Les compagnies aériennes tirent la langue, certaines seraient menacées de faillite, avec à la clé d’énormes dégâts économiques et sociaux. Exit la «honte de voler», que les écologistes avaient péniblement réussi à instiller à une petite minorité de la population. La crise sanitaire est en train de démontrer tragiquement les bienfaits pour les écosystèmes de la réduction des gaz à effet de serre émis par les transports. Mais voilà, là, maintenant, je dois en penser quoi, me réjouir du possible naufrage de tout un secteur économique, en me prosternant devant la déesse visioconférence (bien incapable, de toute façon, de fournir un ersatz aux plages de cocotiers) ?

Les médias de qualité sont durement éprouvés par la chute de la publicité, laquelle concerne en bonne partie des biens de consommation au mieux superflus et au pire crétinisants. Me voici tacitement enjointe, si je veux continuer à m’ informer intelligemment après la crise, de souhaiter que – un  exemple entre mille –  les fabricants de cosmétiques puissent se remettre, comme avant, à embobiner les acheteuses (ou les acheteurs, même s’il y en a moins) avec les promesses mirobolantes et fallacieuses de crèmes soi-disant de beauté vendues à prix d’or.

Le phénomène est connu, ce qui n’a pas été pensé avant la crise ne le sera a fortiori pas pendant la crise.

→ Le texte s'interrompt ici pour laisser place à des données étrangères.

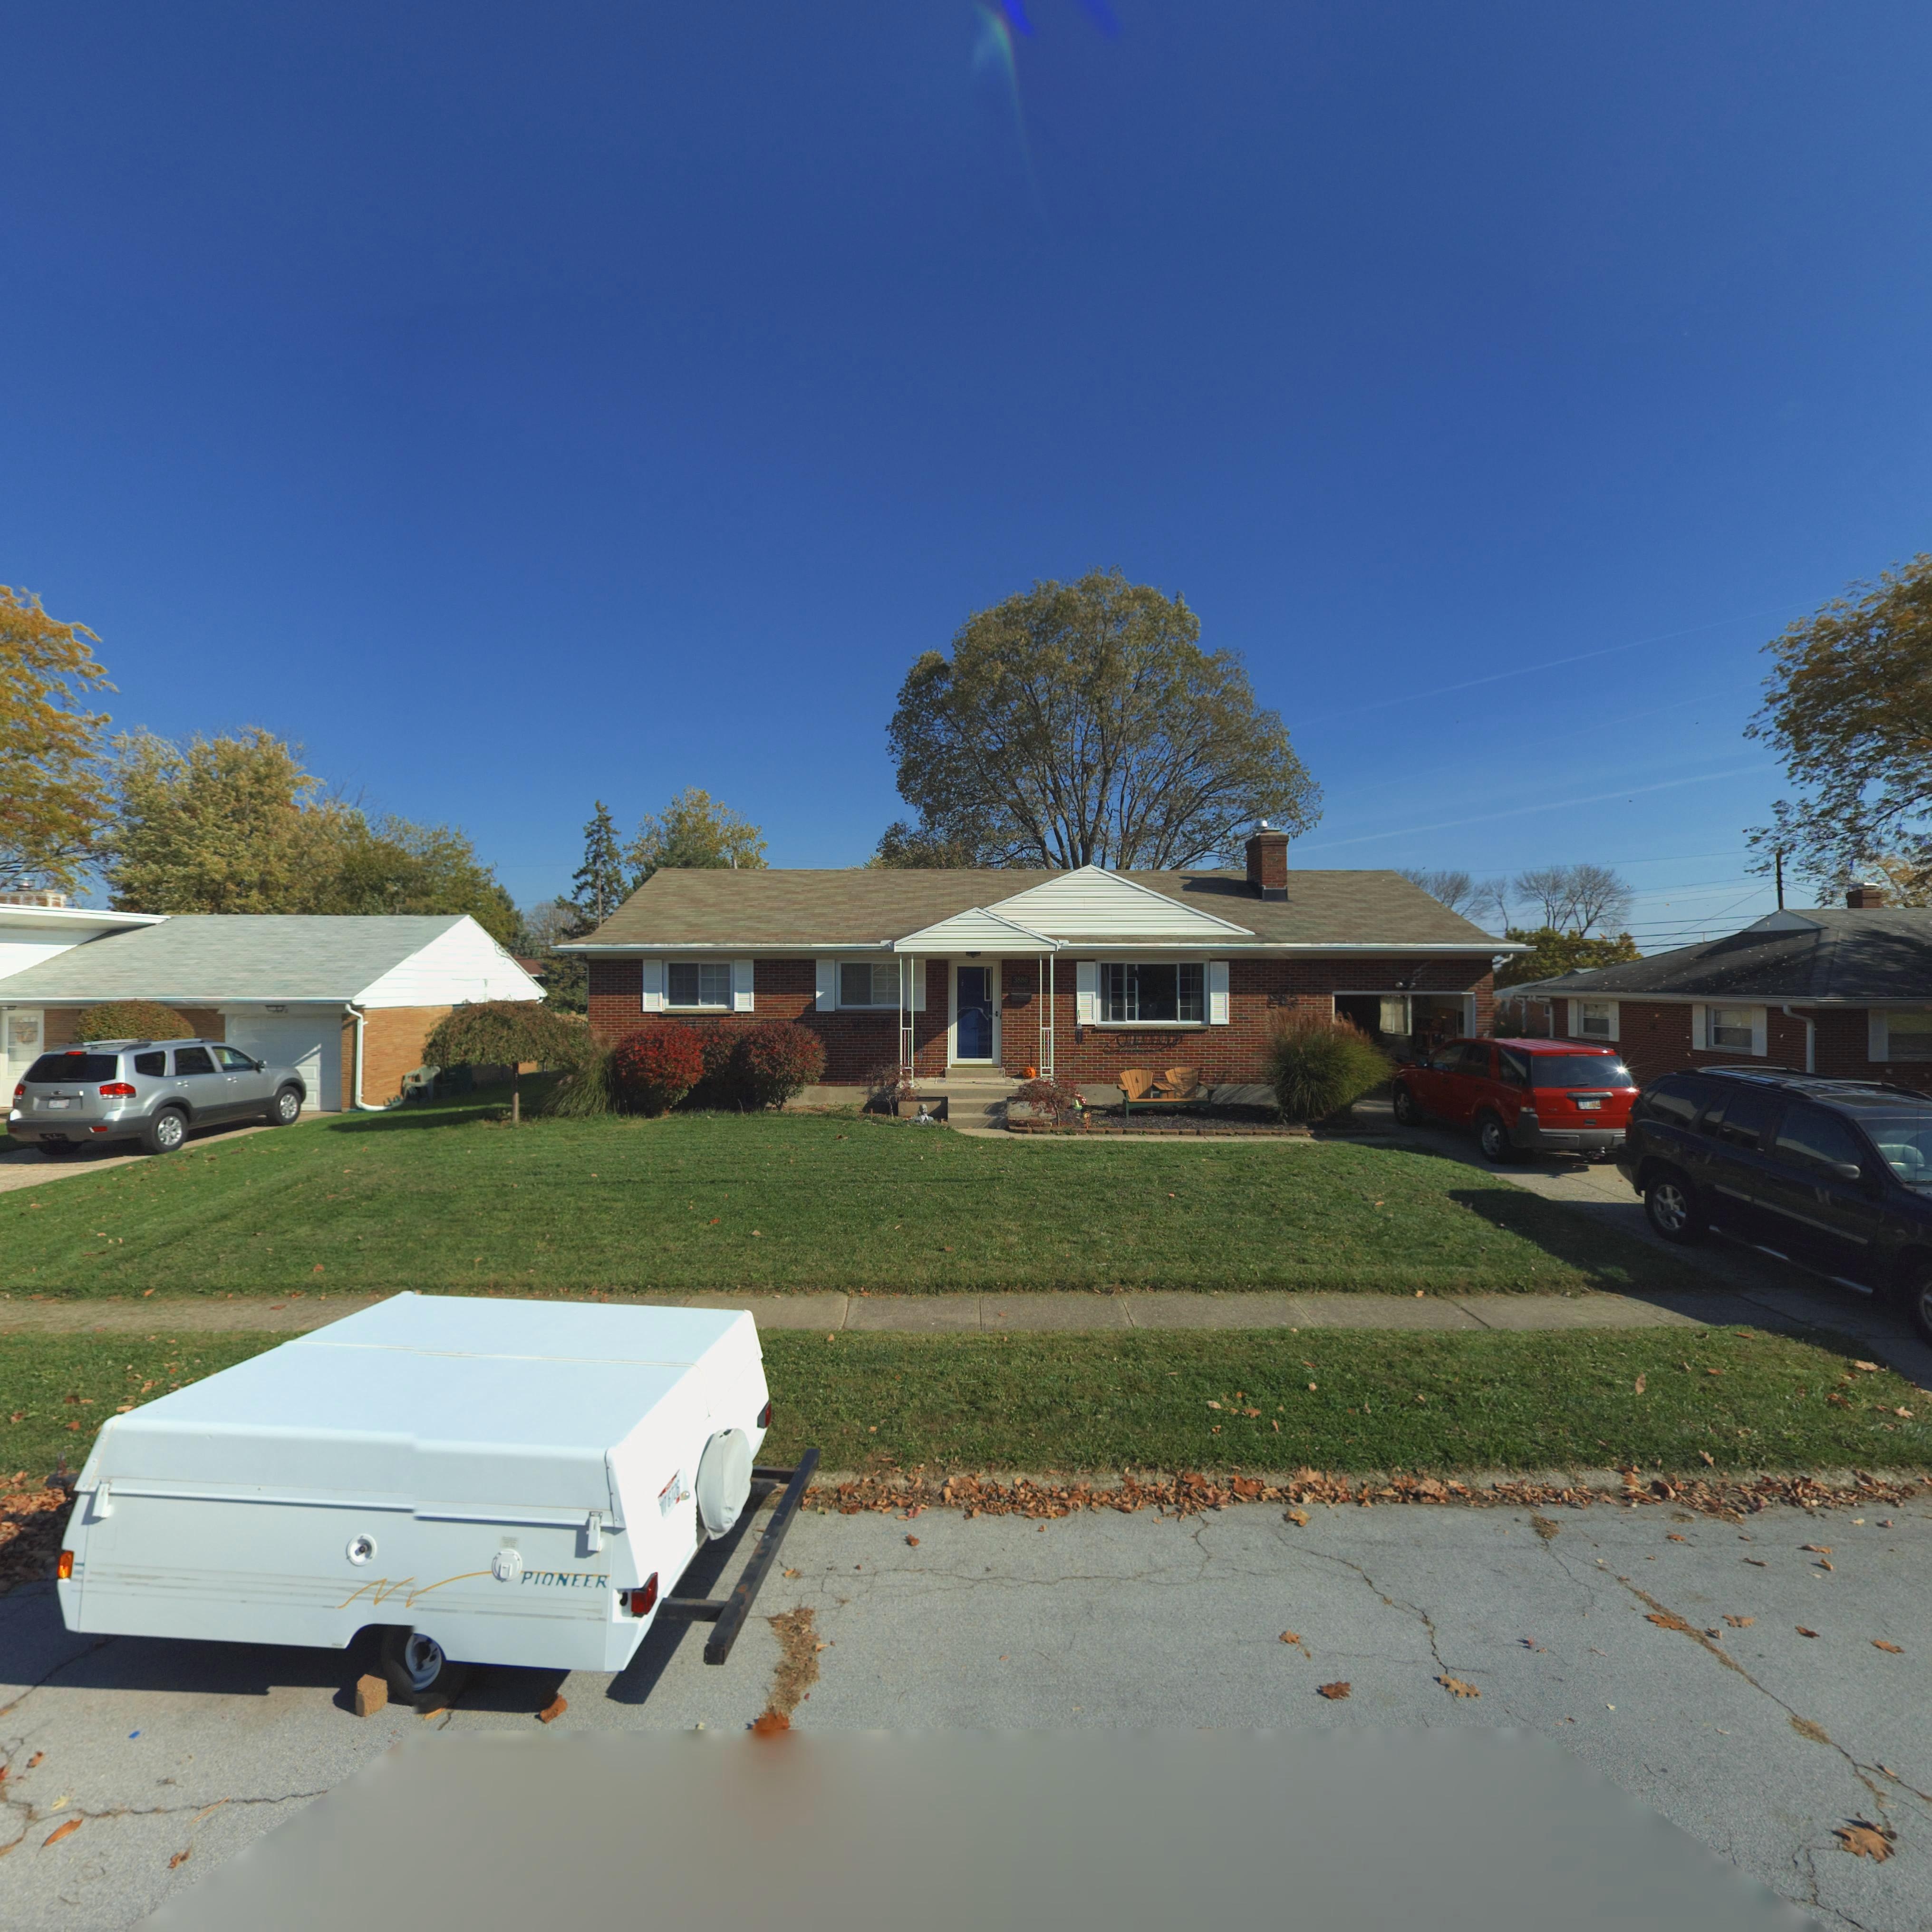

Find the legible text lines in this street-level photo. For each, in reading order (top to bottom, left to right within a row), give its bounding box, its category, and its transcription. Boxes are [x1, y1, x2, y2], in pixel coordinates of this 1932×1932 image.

[1013, 976, 1028, 984] StreetNumber: 3886
[519, 1570, 609, 1590] None: PIONEER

Convaincre en douceur les gens de moins voler pour leurs loisirs suppose de leur proposer une réflexion accessible sur le sens de leur vie – pas vraiment le moment quand le sens de la vie semble être prioritairement celui de la conserver. Révolutionner le modèle économique des entreprises de presse, pour diminuer leur dépendance, entre bien d’autres choses, du marché de la futilité – c’est encore moins la priorité maintenant qu’avant.

Ami.e.s qui rêvez d’un après-crise plus écologique, plus humaniste et plus intelligent, désolée pour mon pessimisme, mais nous sommes faits comme des rats.